The concert’s most satisfying performance, by contrast, benefited from the shared viewpoint Robert deMaine and Adam Neiman brought into focus when they played the Op. 38 Cello Sonata in E minor by Brahms. It certainly allowed for spontaneity, for thrilling in-the-moment choices that spiced up Brahms’s elaborate counterpoint while also emphasizing the rhythmic vitality of his musical thought. At the keyboard, Neiman played off cellist deMaine’s expressive phrasing to enchanting effect: part of the enjoyment came from listening to these players listen to each other.

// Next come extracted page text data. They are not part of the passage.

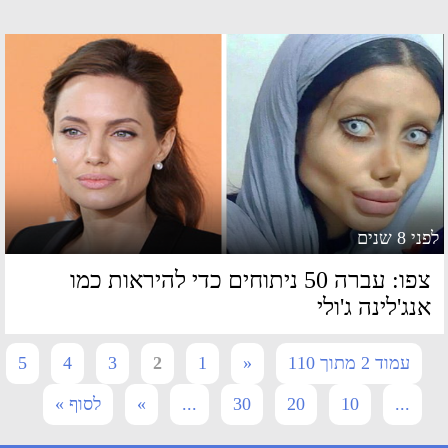
 8 שנים
צפו: עברה 50 ניתוחים כדי להיראות כמו
נג'לינה ג'ולי
עמוד 2 מתוך 110
«
1
2
3
4
5
...
10
20
30
...
»
לסוף »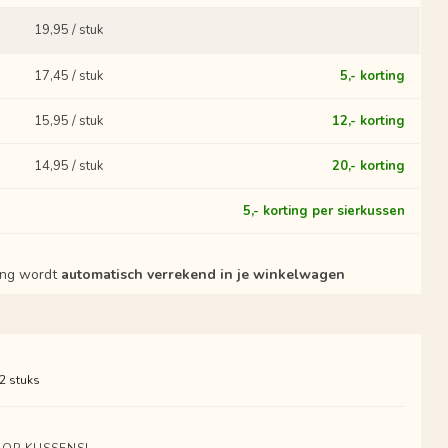
19,95 / stuk
17,45 / stuk
5,- korting
15,95 / stuk
12,- korting
14,95 / stuk
20,- korting
?
5,- korting per sierkussen
ting wordt
automatisch verrekend in je winkelwagen
 2 stuks
 OP KUSSENS!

Ehnes joined yet another ensemble (including violist Marcus Thompson, newcomer cellist Julie Albers, and pianist Andrew Armstrong) for the concert’s concluding work, the Quartet for Piano and Strings by English composer William Walton. This score, which Walton wrote in his teens, just after the First World War, represented another novelty for the festival. But while the Adams piece brought a fresh outlook to its program, the players never quite persuaded me of the merits of the Walton — a heavily eclectic though ambitious effort of a young composer. At times Ehnes almost seemed to be continuing with Ravel’s sleekly beguiling melodies, yet Armstrong’s heavily exaggerated attacks at the piano often simply drowned out the strings. Aside from some lovely moments in the Debussyesque slow movement, acoustic balance between these forces remained a problem, which didn’t help make the case for the meandering stretches of Walton’s Quartet.

Still, it’s a welcome sign to see Ehnes begin to reconsider the festival's overreliance on chamber music of the 19th century. His extensive knowledge of so many corners of the literature will certainly prove an invaluable asset as he continues to shape the festival’s future.

If you go: Seattle Chamber Music Society’s Summer Festival continues through July 29. Concerts are at Nordstrom Recital Hall, Benaroya Hall, 200 University St., 206-283-8808. Tickets: $15-45.